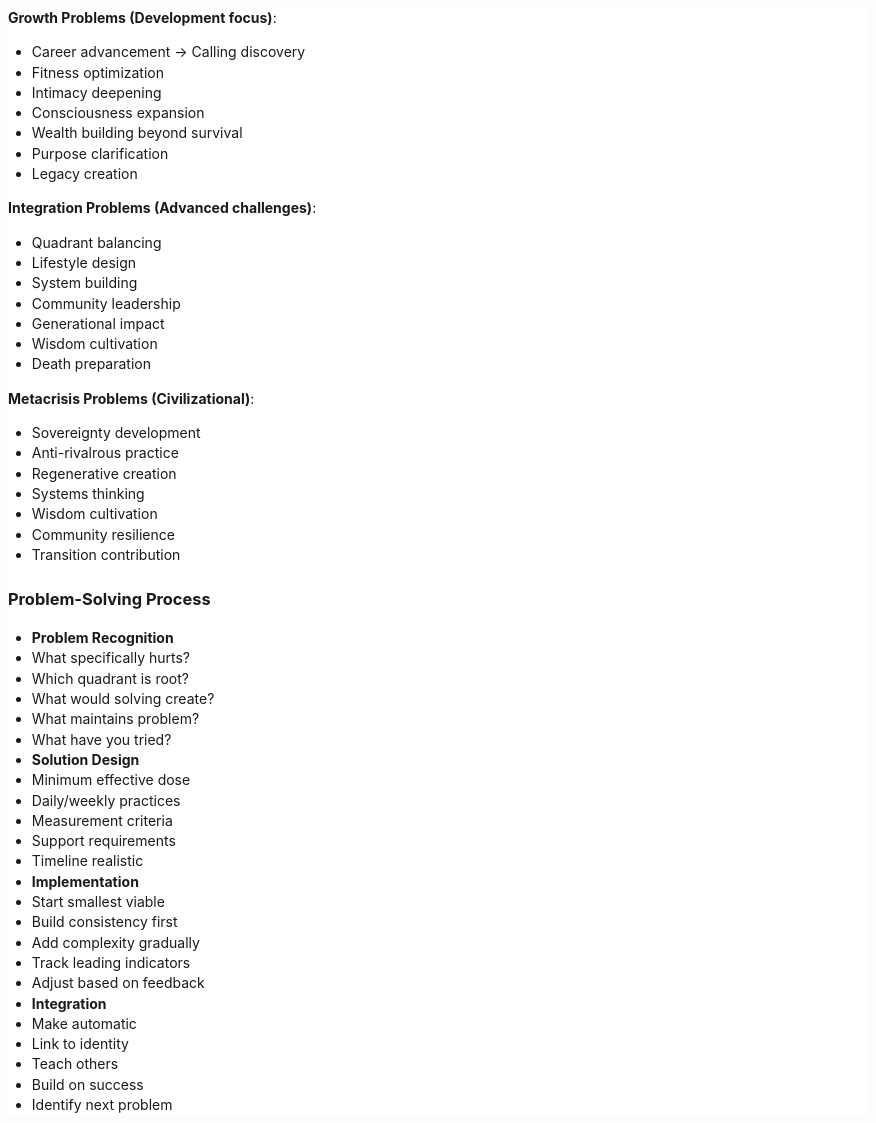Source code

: **Growth Problems (Development focus)**:

- Career advancement → Calling discovery
- Fitness optimization
- Intimacy deepening
- Consciousness expansion
- Wealth building beyond survival
- Purpose clarification
- Legacy creation

**Integration Problems (Advanced challenges)**:

- Quadrant balancing
- Lifestyle design
- System building
- Community leadership
- Generational impact
- Wisdom cultivation
- Death preparation

**Metacrisis Problems (Civilizational)**:

- Sovereignty development
- Anti-rivalrous practice
- Regenerative creation
- Systems thinking
- Wisdom cultivation
- Community resilience
- Transition contribution

### Problem-Solving Process

- **Problem Recognition**
- What specifically hurts?
- Which quadrant is root?
- What would solving create?
- What maintains problem?
- What have you tried?
- **Solution Design**
- Minimum effective dose
- Daily/weekly practices
- Measurement criteria
- Support requirements
- Timeline realistic
- **Implementation**
- Start smallest viable
- Build consistency first
- Add complexity gradually
- Track leading indicators
- Adjust based on feedback
- **Integration**
- Make automatic
- Link to identity
- Teach others
- Build on success
- Identify next problem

━━━━━━━━━━

Reproduce the lines from the one with "- Quadrant balancing" up to and including the one with "### Problem-Solving Process", changing "Community leadership" to "Community stewardship" and keeping everything else the same. Give only those lines.

- Quadrant balancing
- Lifestyle design
- System building
- Community stewardship
- Generational impact
- Wisdom cultivation
- Death preparation

**Metacrisis Problems (Civilizational)**:

- Sovereignty development
- Anti-rivalrous practice
- Regenerative creation
- Systems thinking
- Wisdom cultivation
- Community resilience
- Transition contribution

### Problem-Solving Process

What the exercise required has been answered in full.